Под вечер я сидела с книгой на крытом крыльце, когда Александра Ивановна пришла с работы, бросив мне, что сегодня Веру Николаевну отпустила пораньше с работы, чтобы встретить брата из деревни, говорит, офицером стал.
Я поняла, что наконец-то мы снова встретимся и, что тётя сказала это неспроста, а передала сообщение Веры ко мне. Она не могла не сообщить мне это, хотя я была убеждена, что тёти против любых моих знакомств и встреч с мужчинами – эгоизм высшей степени.
А я держала книгу раскрытой и вместо строк видела сплошное серое месиво букв без мыслей и желания даже пошевельнуться.
Спохватившись, быстро ушла в свою комнату, привела себя в порядок, надела костюмчик, сказала Руфине, что ужинать не буду, села на своё место на крыльце, боясь пропустить ту минуту, когда Михаил окажется у калитки. Я представила, что он своей непосредственностью может ошеломить моих тёть, смело по-свойски войдёт в дом, и при них может обнять меня – это для них станет шоком.
Дверь калитки скрипнула. Он весь сияющий, в позолоте, фуражке смело шёл ко мне. Я забыла все предостережения, видела только его протянутые ко мне руки и шла к нему навстречу. И прямо напротив окна мы обняли друг друга и, замерев, стояли так – сколько не помню. Помню, как он осыпал меня поцелуями – щёки, губы, глаза. Это была вершина моего счастья, стоит ждать и годы за эти минуты. Отстранившись, мы смотрели долго друг на друга, держась за руки. Затем он прижал мою руку к своим губам и тихо, тихо пригласил идти гулять к берегу реки.
Долго стояли у мощного переката реки. Каждый думал о своём. И только уйдя в тишину, он философски заметил, что в нашей жизни будут «перекаты и ровные течения, а мы должны быть стойкими ко всему». А потом рассказал, что чувствовал, совершая первый прыжок с парашютом, проходя практику в десантной дивизии. Я поняла его слова «ступить в бездну» по-своему, что давно решилась идти вместе с ним, идти смело и в зной и холод, в бурю и вечное безмолвие. Михаил сделал предложение мне очень и просто, и нежно: «Натали, давай жить вместе, какой будет наша жизнь, я не знаю, ни кто не знает, но буду делать всё, чтобы мы были счастливы. И мы вновь надолго прижались друг к другу, а мне хотелось продлить эти минуты счастья…
-.-.-.-.-.-.-.-.-.-.-.-.-.-.-.-.-.-.-.-.-.-.-.-.-.
Решили, что завтра же едем к Михаилу в деревню на неделю и чтобы я была одета в спортивный костюмчик, а с собой взяла и платьица, и все женские припампасы, что жить будем по-спартански – на пасеке. Вот оно, все, о чём я мечтала целый год – будет наяву. Теперь, побыв с Михаилом, мне так стало легко, приятно, никаких проблем и даже мыслей. Но вот снова одна в ночи и начала грызть меня эта «старая дева». Разумом понимаю, что я выхожу замуж, что мне 24 года и давно пора, и есть приятный мне мужчина, но не отпускают душевные муки, в которых и себе-то неловко признаться – я не свободна, весь свой установившийся порядок надо подчинить другому, что-то нужно убрать из своих привычек, что-то изменить. Ну-ну понесло… Не остановишь…, а «где мои 18-ть…». Привёз бы он меня домой, представил своим под благословение, и сказала бы я самое заветное слово – «мама». Так нет – я же его не произнесу – ни разу в жизни не произносила и вряд ли это у меня получится, а как к этому отнесётся Михаил? И успокаивающая пилюля – мы будем жить всегда в военных городках отдельно.

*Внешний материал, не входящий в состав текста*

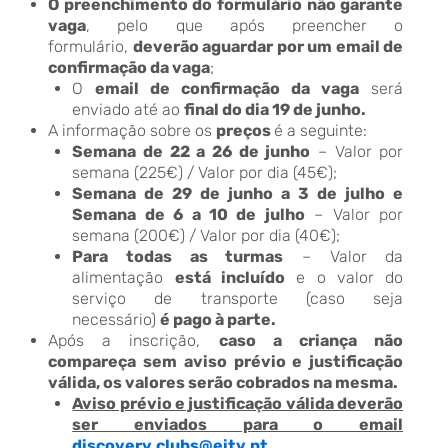
O preenchimento do formulário não garante
vaga
, pelo que após preencher o
formulário,
deverão aguardar por um email de
confirmação da vaga
;
O
email de confirmação da vaga
será
enviado até ao
final do dia 19 de junho.
A informação sobre os
preços
é a seguinte:
Semana de 22 a 26 de junho
– Valor por
semana (225€) / Valor por dia (45€);
Semana de 29 de junho a 3 de julho
e
Semana de 6 a 10 de julho
– Valor por
semana (200€) / Valor por dia (40€);
Para todas as turmas
– Valor da
alimentação
está incluído
e o valor do
serviço de transporte (caso seja
necessário)
é pago à parte.
Após a inscrição,
caso a criança não
compareça sem aviso prévio e justificação
válida, os valores serão cobrados na mesma.
Aviso prévio e justificação válida deverão
ser enviados para o email
discovery.clubs@eitv.pt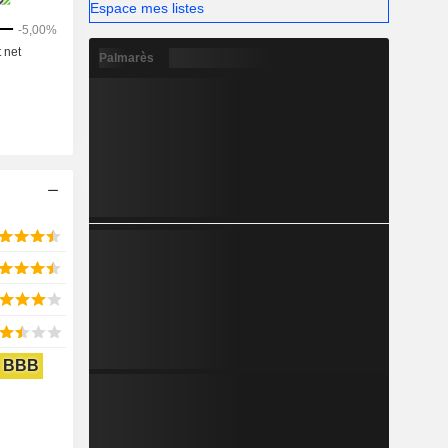
le, des
Espace mes listes
otection
Palmarès
BBB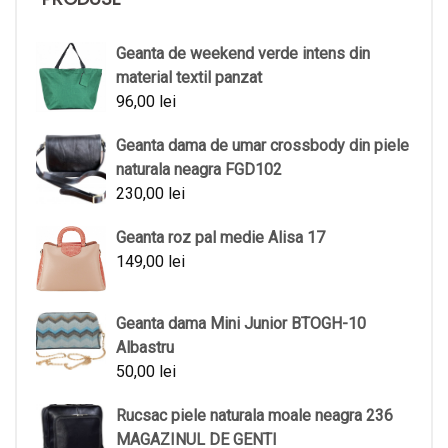
Geanta de weekend verde intens din
material textil panzat
96,00
lei
Geanta dama de umar crossbody din piele
naturala neagra FGD102
230,00
lei
Geanta roz pal medie Alisa 17
149,00
lei
Geanta dama Mini Junior BTOGH-10
Albastru
50,00
lei
Rucsac piele naturala moale neagra 236
MAGAZINUL DE GENTI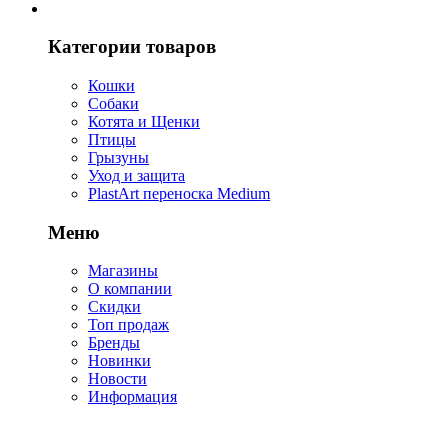
Категории товаров
Кошки
Собаки
Котята и Щенки
Птицы
Грызуны
Уход и защита
PlastArt переноска Medium
Меню
Магазины
О компании
Скидки
Топ продаж
Бренды
Новинки
Новости
Информация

- хватит же размысливать всё и вся, надо жить – жить, как оно есть, жить душой, сердцем. В конце концов, не совсем ещё я «старая дева», да и всё решено между нами.

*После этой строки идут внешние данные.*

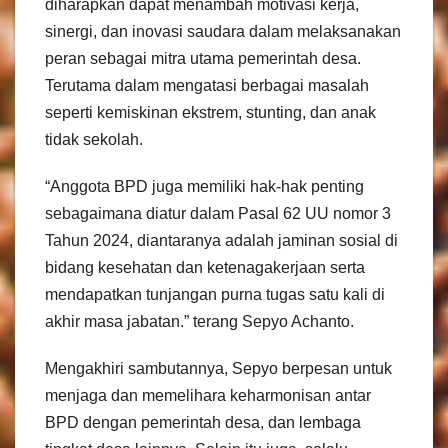
diharapkan dapat menambah motivasi kerja,
sinergi, dan inovasi saudara dalam melaksanakan
peran sebagai mitra utama pemerintah desa.
Terutama dalam mengatasi berbagai masalah
seperti kemiskinan ekstrem, stunting, dan anak
tidak sekolah.
“Anggota BPD juga memiliki hak-hak penting
sebagaimana diatur dalam Pasal 62 UU nomor 3
Tahun 2024, diantaranya adalah jaminan sosial di
bidang kesehatan dan ketenagakerjaan serta
mendapatkan tunjangan purna tugas satu kali di
akhir masa jabatan.” terang Sepyo Achanto.
Mengakhiri sambutannya, Sepyo berpesan untuk
menjaga dan memelihara keharmonisan antar
BPD dengan pemerintah desa, dan lembaga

-.-.-.-.-.-.-.-.-.-.-.-.-.-.-.-.-.-.-.-.-.-.-.-.-.
Деревенский дом Михаила оказался таким же, как и наш, только комнаты чуть больше, да русская печь с другой стороны, как войдёшь, да в переднем углу над столом, аккуратный иконостас (божница) с иконками.

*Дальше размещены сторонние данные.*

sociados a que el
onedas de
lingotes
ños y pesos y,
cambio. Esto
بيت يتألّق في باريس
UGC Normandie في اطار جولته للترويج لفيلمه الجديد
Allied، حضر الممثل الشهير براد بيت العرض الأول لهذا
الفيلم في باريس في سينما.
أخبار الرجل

Встреча с мамой Михаила прошла очень просто и уютно. Вера Николаевна представила меня Марии Игнатьевне, как дочь её начальницы и хорошую подругу Михаила и, что Наталья Александровна уже закончила институт и год проработала учительницей и, что они с Михаилом ровесники.
Мария Игнатьевна стеснённо протянула мне руку, по-сибирски растягивая слова, тихонько стала выговаривать: «Да как же это я вас, таких дорогих гостенёчков потчевать-то буду, у нас тут всё не как в городу», – и, обращаясь к дочери, слегка взмахнув руками, высказалась погромче: «Да уж ты доченька тут всё сама как-нибудь – Господи, да проходите, не стесняйтесь, будьте как дома». Вера обняла мать, успокоив её по своему – повела в куть, а меня Михаил проводил в горницу.